Diese und ähnliche Argumentationen könnten durchaus überzeugen - wenn sie haltbar wären. Sind sie aber nicht. Sollten ausgerechnet die Gegner des Christentums Jesus persönlich getroffen und ihn über seine innersten Gedanken und Gefühle interviewt haben?! Zudem spricht und handelt Jesus auch auf seinem schweren Weg ans Kreuz und in den Tod stets nach der Liebe Gottes. Darum gilt besonders im Blick auf die von Angst und Tod bedrängten Menschen weiterhin Jesu Satz: »Bei euch soll das nicht so sein.« (Markus 10, 43)

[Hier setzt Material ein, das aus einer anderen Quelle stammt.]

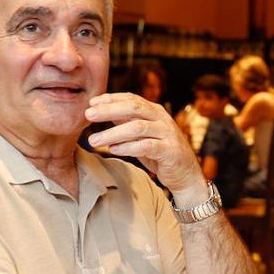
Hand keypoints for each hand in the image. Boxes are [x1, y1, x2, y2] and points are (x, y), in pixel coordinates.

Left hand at [85, 93, 204, 199]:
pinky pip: (146, 146)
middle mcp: (162, 119)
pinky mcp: (170, 151)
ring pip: (137, 127)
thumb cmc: (160, 153)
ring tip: (93, 141)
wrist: (185, 174)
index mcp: (155, 111)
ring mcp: (168, 134)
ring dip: (113, 133)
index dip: (111, 99)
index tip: (91, 103)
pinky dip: (127, 147)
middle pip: (134, 108)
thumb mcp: (142, 135)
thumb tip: (102, 113)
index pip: (131, 99)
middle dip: (109, 110)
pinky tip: (113, 150)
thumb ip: (126, 124)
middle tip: (88, 115)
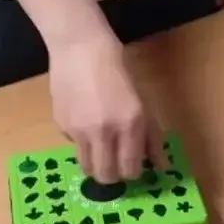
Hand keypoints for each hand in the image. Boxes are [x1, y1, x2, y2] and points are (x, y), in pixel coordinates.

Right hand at [46, 33, 165, 185]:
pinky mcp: (62, 128)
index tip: (135, 167)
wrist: (79, 47)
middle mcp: (106, 130)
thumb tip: (161, 164)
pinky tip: (86, 122)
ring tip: (102, 147)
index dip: (134, 173)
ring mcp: (81, 131)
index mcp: (131, 121)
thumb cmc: (117, 66)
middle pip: (107, 176)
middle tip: (117, 164)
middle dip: (114, 175)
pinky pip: (75, 147)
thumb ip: (150, 133)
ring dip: (97, 164)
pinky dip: (82, 144)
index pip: (131, 169)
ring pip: (88, 168)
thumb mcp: (141, 97)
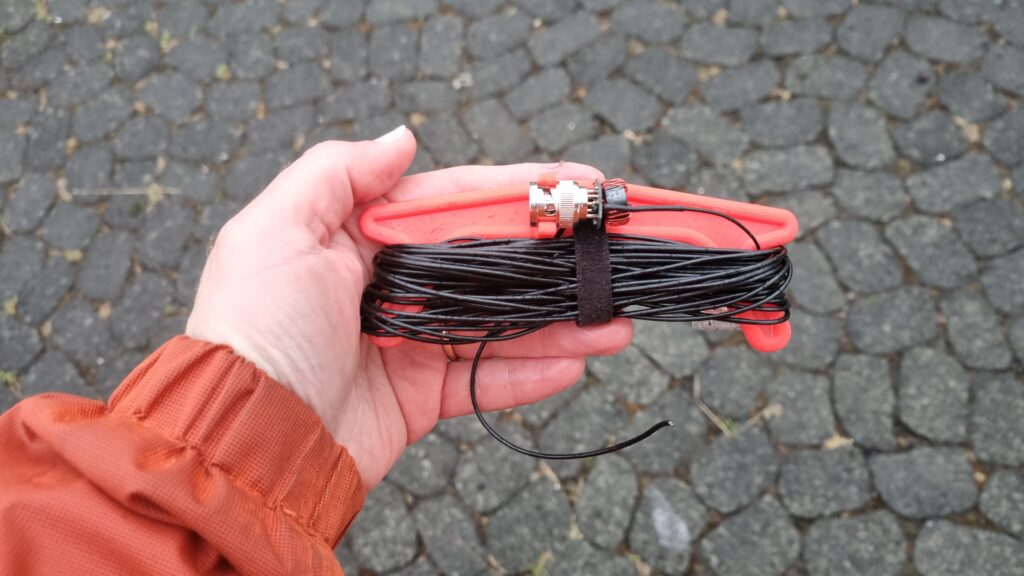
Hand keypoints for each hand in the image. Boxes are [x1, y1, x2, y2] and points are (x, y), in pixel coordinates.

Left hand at [186, 126, 632, 487]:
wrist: (246, 437)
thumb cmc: (255, 327)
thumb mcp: (277, 231)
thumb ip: (338, 173)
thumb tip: (403, 138)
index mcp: (360, 237)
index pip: (455, 202)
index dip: (520, 190)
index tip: (581, 184)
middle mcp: (390, 284)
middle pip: (488, 260)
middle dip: (554, 256)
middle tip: (614, 251)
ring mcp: (408, 341)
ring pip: (498, 321)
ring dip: (560, 319)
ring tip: (616, 317)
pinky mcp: (418, 396)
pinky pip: (485, 378)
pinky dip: (530, 372)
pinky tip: (577, 359)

Wie aber soll es dann „bei uns“ sein? Nun, das lehrt uns diesertage Sars-CoV-2 („Corona“): Im Kern ist es die Liebe, die für all unser Handeln leitend sein sollte. Liebe kommt dort zum Ausdruck, wo ich aus Rücksicht auf Abstand gehe. Liebe kommt dort zum Ausdruck, wo sture Gesetzeshörigkeit durch großzügige Barmherzigkeit abgelöst wird. Liebe kommt dort zum Ausdruck, wo nicht Angst sondern Vertrauen ist. Liebe kommt dort zum Ausdruck, wo Hilfsbedürftigkeit Hilfe erfährt, ohne danach zu fragen, was man dafür bekommt oder davon hat. Liebe kommt dort zum Ausdruck, wo alle miteinander an einem Strang ziehen, statt sich gegenseitig fertigzumachen. Liebe kommt auch dort zum Ausdruck, wo ich den Zweifel zum guten Lehrer habe, damit aus leichtsinniger Zuversicht weise Hoffnung werden kann (wie Michael Köhlmeier es formuliert).
Wer solcherart die Liebe (die Gott ist) in sein Leben nimmt, der betritt den Weg des Guten und lässt sich von der Liebe (Gott) für das Heilsame im eigenen Leben und dieser Welt segnen. »Bei euch soll das so sein.« (nach Markus 10, 43) sagt Jesus. Das lege ich uns allen nicht nur diesertage ans Herz.
Bleiben Sie in diesem Sinne gesegnet und gesund!